Designers and media-makers have been complicit in constructing these exploitative systems. The ethos of “human-centered design,” once committed to meeting genuine needs, has been eclipsed by a corporate mandate to extract profit. Dark UX patterns, hidden fees, endless scrolls, deceptive notifications, and emotional triggers manipulate users into choices they would not otherwise make. In this framework, people are no longer treated as autonomous human beings but rather as raw material to be harvested.
The social costs are severe. Constant exposure to alarming content heightens anxiety, depression, and fragmentation. As Haidt documents, young people are particularly at risk, their development warped by environments that corrode resilience and trust. At the societal level, shared reality fractures, undermining the foundations of civil public discourse.
Meanwhile, political and corporate elites reap enormous rewards. As Tristan Harris and others argue, the architecture of the digital world is designed for behavioral manipulation, not human flourishing. By weaponizing outrage and alienation, elites consolidate power and wealth, locking citizens into cycles of distraction and disempowerment.
The modern spectacle is thus not merely a diversion; it is a system of control.
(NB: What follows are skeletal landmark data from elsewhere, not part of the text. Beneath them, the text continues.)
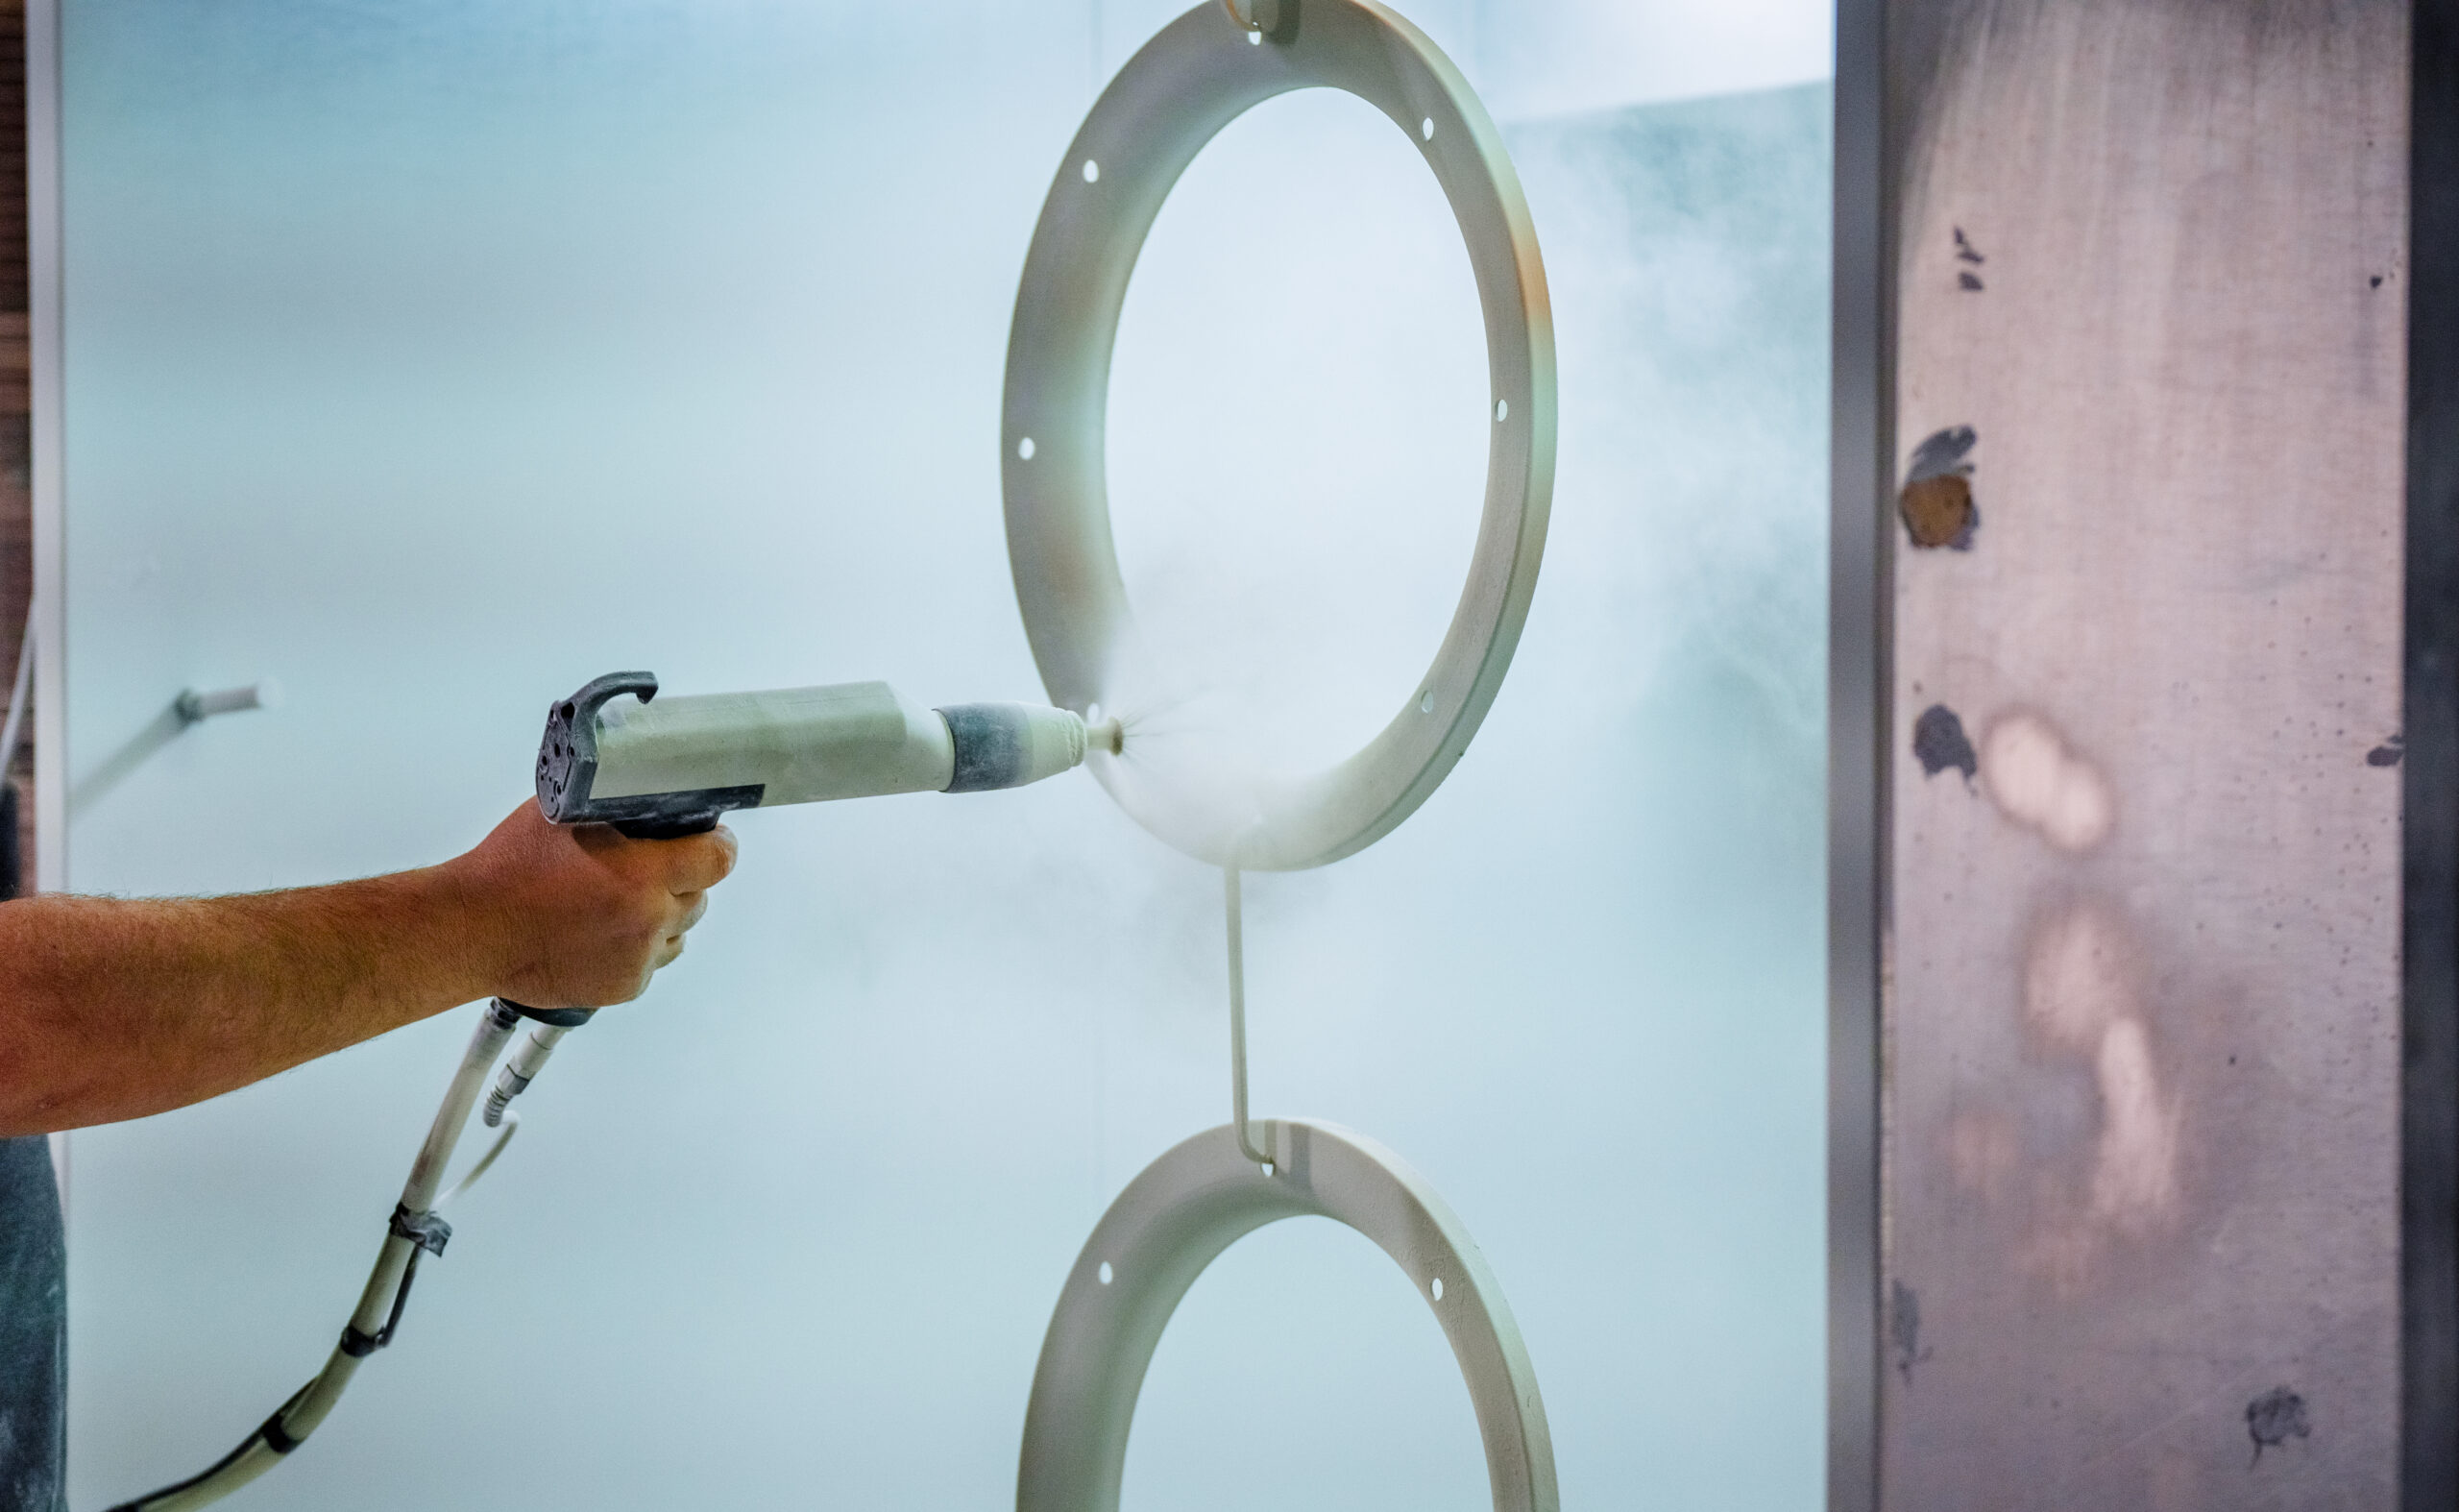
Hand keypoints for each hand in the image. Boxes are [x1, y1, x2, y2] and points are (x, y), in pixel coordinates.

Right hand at [442, 800, 737, 1009]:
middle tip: (644, 869)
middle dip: (680, 880)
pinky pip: (649, 962)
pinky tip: (598, 931)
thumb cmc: (508, 870)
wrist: (470, 930)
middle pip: (698, 897)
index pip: (718, 859)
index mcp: (644, 874)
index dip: (715, 845)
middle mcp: (650, 920)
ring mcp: (638, 959)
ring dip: (659, 916)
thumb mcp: (565, 812)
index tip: (708, 839)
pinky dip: (634, 947)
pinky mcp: (622, 988)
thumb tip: (643, 793)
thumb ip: (614, 806)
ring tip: (615, 903)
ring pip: (677, 932)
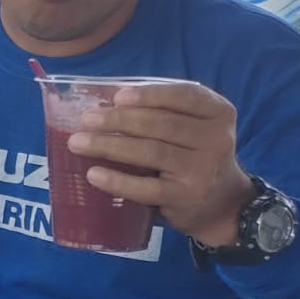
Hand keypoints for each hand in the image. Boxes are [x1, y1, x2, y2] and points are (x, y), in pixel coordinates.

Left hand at [68, 81, 253, 246]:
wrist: (221, 203)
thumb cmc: (193, 155)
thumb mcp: (191, 127)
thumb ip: (161, 111)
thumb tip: (103, 99)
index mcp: (218, 113)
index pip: (186, 96)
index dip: (151, 94)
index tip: (118, 96)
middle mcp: (217, 139)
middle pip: (162, 124)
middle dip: (119, 119)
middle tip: (86, 119)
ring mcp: (202, 170)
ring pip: (151, 152)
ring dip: (110, 145)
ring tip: (78, 142)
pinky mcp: (186, 197)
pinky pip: (146, 188)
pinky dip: (117, 180)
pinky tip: (94, 174)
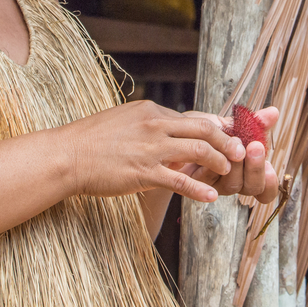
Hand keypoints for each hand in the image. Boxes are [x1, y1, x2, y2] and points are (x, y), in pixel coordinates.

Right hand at [60, 100, 245, 202]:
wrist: (67, 155)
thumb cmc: (92, 140)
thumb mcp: (124, 120)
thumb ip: (149, 123)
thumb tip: (170, 126)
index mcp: (150, 111)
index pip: (193, 116)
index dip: (216, 127)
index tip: (232, 135)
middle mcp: (154, 125)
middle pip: (203, 128)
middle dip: (226, 141)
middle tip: (241, 152)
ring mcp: (150, 148)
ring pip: (197, 150)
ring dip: (218, 162)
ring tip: (228, 172)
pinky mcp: (143, 172)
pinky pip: (179, 180)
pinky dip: (199, 188)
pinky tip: (210, 196)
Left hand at [177, 106, 279, 204]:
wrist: (172, 134)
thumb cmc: (202, 131)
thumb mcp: (229, 125)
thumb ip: (253, 123)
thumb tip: (274, 111)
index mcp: (246, 170)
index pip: (265, 188)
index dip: (270, 182)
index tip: (271, 166)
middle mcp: (233, 181)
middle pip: (252, 188)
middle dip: (256, 168)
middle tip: (255, 147)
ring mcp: (214, 184)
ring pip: (232, 184)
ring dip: (236, 164)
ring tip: (236, 143)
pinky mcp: (195, 184)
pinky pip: (207, 178)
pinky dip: (213, 162)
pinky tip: (213, 148)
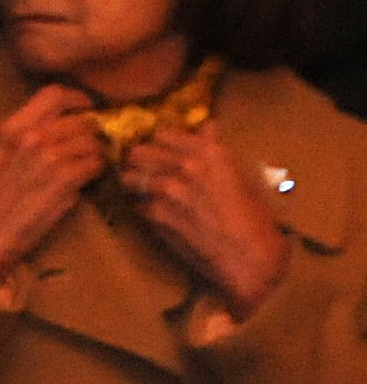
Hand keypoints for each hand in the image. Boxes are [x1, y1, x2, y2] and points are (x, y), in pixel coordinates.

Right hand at [0, 84, 103, 293]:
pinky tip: (88, 179)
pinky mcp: (66, 180)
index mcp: (12, 128)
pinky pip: (97, 164)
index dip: (78, 99)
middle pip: (82, 119)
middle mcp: (32, 136)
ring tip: (91, 162)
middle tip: (94, 143)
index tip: (85, 109)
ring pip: (94, 141)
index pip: (55, 94)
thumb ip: (27, 138)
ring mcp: (51, 157)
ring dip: (97, 152)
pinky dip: (97, 171)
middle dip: (93, 131)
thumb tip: (64, 129)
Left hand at [124, 126, 292, 317]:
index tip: (160, 154)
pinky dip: (140, 209)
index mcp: (210, 152)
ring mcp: (168, 190)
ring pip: (129, 176)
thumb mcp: (242, 175)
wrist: (249, 258)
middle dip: (139, 162)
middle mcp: (186, 165)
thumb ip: (216, 148)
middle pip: (138, 152)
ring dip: (134, 184)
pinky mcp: (156, 214)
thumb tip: (206, 125)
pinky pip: (135, 205)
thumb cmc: (254, 219)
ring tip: (143, 193)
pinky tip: (153, 215)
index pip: (161, 134)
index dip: (158, 145)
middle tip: (146, 172)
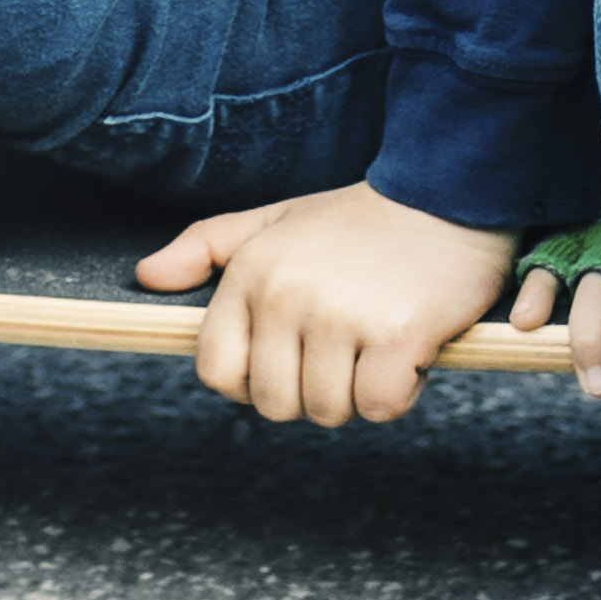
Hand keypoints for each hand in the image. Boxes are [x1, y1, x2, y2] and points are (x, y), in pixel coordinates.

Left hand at [140, 180, 518, 426]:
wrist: (452, 189)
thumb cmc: (362, 218)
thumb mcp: (279, 219)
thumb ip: (209, 246)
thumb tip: (148, 277)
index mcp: (252, 273)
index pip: (217, 371)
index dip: (254, 381)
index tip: (295, 358)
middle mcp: (287, 295)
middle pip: (274, 403)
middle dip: (313, 390)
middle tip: (350, 347)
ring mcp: (341, 316)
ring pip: (328, 410)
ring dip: (359, 391)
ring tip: (382, 341)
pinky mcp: (396, 334)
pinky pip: (380, 406)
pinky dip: (400, 392)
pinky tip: (413, 350)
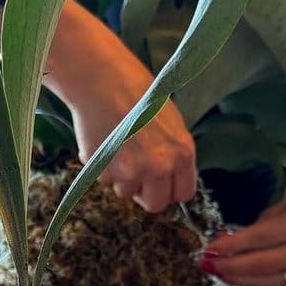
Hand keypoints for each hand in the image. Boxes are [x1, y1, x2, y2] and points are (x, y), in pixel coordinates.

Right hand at [0, 0, 195, 211]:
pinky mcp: (104, 172)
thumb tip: (168, 176)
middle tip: (137, 176)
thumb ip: (173, 152)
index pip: (183, 194)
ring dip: (122, 178)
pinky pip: (105, 181)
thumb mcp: (171, 122)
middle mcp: (159, 168)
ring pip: (126, 192)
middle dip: (146, 193)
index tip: (162, 185)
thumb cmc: (138, 92)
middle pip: (156, 204)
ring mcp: (130, 173)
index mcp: (182, 154)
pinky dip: (103, 168)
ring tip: (118, 149)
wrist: (102, 81)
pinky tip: (103, 143)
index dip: (170, 190)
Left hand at [199, 179, 285, 285]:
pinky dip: (249, 281)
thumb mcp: (283, 208)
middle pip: (260, 264)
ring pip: (264, 281)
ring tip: (214, 270)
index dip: (231, 246)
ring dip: (235, 278)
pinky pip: (272, 284)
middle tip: (205, 263)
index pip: (259, 239)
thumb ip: (254, 228)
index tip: (208, 248)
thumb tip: (222, 244)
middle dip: (228, 266)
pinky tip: (232, 275)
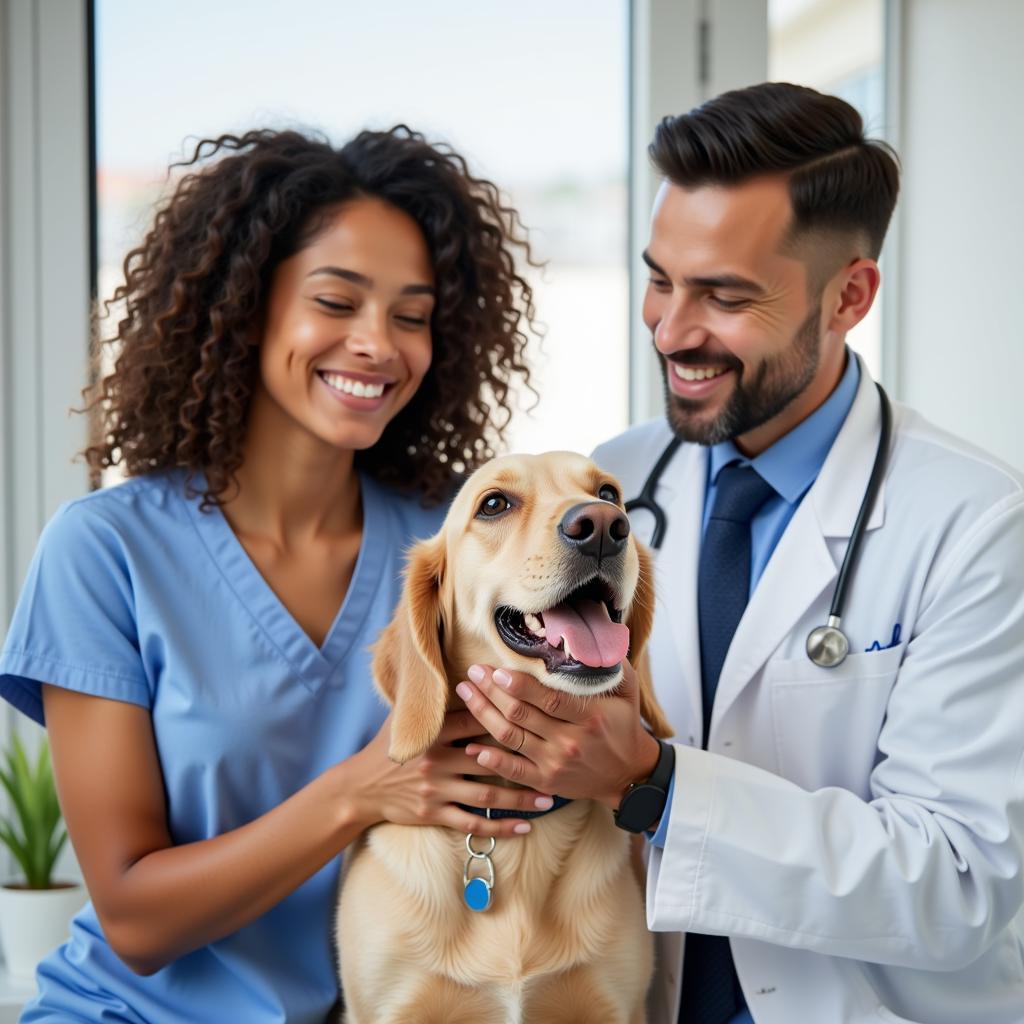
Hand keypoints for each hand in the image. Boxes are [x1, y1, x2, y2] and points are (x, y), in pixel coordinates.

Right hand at [346, 709, 554, 837]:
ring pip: (487, 795)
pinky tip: (524, 826)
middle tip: (554, 761)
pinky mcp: (434, 814)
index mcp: (434, 732)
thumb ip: (432, 700)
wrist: (360, 786)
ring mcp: (436, 789)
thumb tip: (459, 669)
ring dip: (520, 798)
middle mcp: (437, 760)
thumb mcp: (404, 717)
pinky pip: (473, 823)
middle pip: (489, 759)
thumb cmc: (389, 746)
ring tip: (547, 799)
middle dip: (524, 761)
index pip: (476, 720)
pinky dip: (500, 827)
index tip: (537, 716)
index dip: (506, 716)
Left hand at [456, 661, 660, 809]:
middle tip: (473, 672)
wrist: (629, 774)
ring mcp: (556, 764)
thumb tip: (591, 637)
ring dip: (483, 715)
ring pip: (510, 738)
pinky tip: (472, 747)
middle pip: (522, 715)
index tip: (496, 670)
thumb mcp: (628, 692)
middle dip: (492, 691)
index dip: (519, 686)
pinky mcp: (546, 782)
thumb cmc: (623, 724)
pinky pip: (513, 772)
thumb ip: (612, 665)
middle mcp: (570, 742)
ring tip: (466, 693)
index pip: (549, 700)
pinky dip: (492, 760)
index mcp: (590, 717)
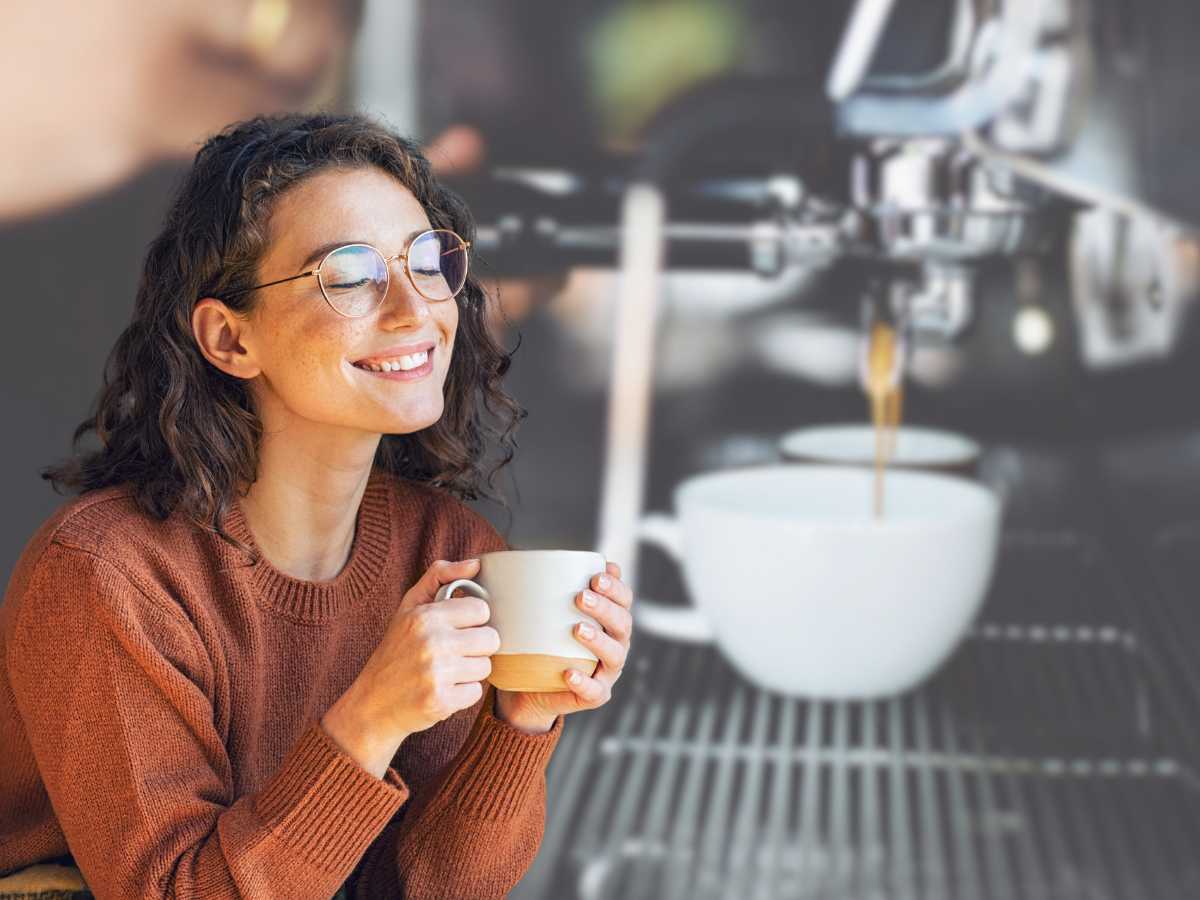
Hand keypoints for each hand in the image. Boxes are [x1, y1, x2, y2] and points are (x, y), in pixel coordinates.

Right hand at [322, 558, 500, 776]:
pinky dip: (462, 694)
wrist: (372, 704)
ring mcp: (437, 674)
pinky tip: (443, 690)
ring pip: (486, 667)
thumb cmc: (395, 651)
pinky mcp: (441, 702)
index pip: (481, 610)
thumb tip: (475, 563)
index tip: (458, 628)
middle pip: (490, 639)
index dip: (473, 620)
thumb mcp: (409, 607)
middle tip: (454, 653)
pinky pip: (476, 693)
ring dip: (470, 672)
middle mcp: (432, 642)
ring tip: (446, 672)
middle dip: (476, 647)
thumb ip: (440, 577)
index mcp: (425, 616)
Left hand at [494, 561, 633, 731]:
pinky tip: (569, 673)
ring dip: (599, 640)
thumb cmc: (540, 642)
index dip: (615, 586)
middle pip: (622, 623)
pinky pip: (595, 691)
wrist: (530, 687)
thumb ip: (545, 588)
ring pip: (614, 655)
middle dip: (605, 608)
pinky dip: (584, 682)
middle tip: (580, 597)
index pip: (623, 599)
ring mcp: (607, 672)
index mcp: (609, 620)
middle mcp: (615, 643)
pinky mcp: (595, 695)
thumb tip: (529, 556)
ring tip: (577, 629)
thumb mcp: (543, 613)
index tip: (595, 576)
Americans live not only amid bad information but within a manufactured reality calibrated to fragment attention, inflame emotion, and pacify resistance. Recognizing and reclaiming agency from this system is among the defining challenges of our time.
Designers, writers, and media-makers bear a profound responsibility. Creative work must no longer exploit attention for profit but instead cultivate clarity, empathy, and resilience. The task is not simply to make products or content but to foster cultures of truth, care, and sustainable flourishing. In an era of ecological and social crisis, design must be reclaimed as a force for planetary renewal and human thriving.
References
Debord, Guy. The Society of the Spectacle. Translated by Donald Nicholson-Smith. New York: Zone Books, 1994.
Haidt, Jonathan. The Anxious Generation: How the Great Rewiring of Childhood Is Causing an Epidemic of Mental Illness. New York: Penguin Press, 2024.
Herman, Edward S., and Noam Chomsky. Manufacturing Consent: The Political Economy of the Mass Media. New York: Pantheon Books, 1988.
Lanier, Jaron. Ten Arguments for Deleting Your Social Media Accounts Right Now. New York: Henry Holt and Company, 2018.
McLuhan, Marshall. Understanding Media: The Extensions of Man. New York: McGraw-Hill, 1964.
Tufekci, Zeynep. Twitter and Tear Gas: The Power and Fragility of Networked Protest. New Haven, CT: Yale University Press, 2017.
Wu, Tim. The Attention Merchants: The Epic Scramble to Get Inside Our Heads. New York: Alfred A. Knopf, 2016.
Zuboff, Shoshana. The Age of Surveillance Capitalism: The Fight for a Human Future at the New Frontier of Power. New York: PublicAffairs, 2019.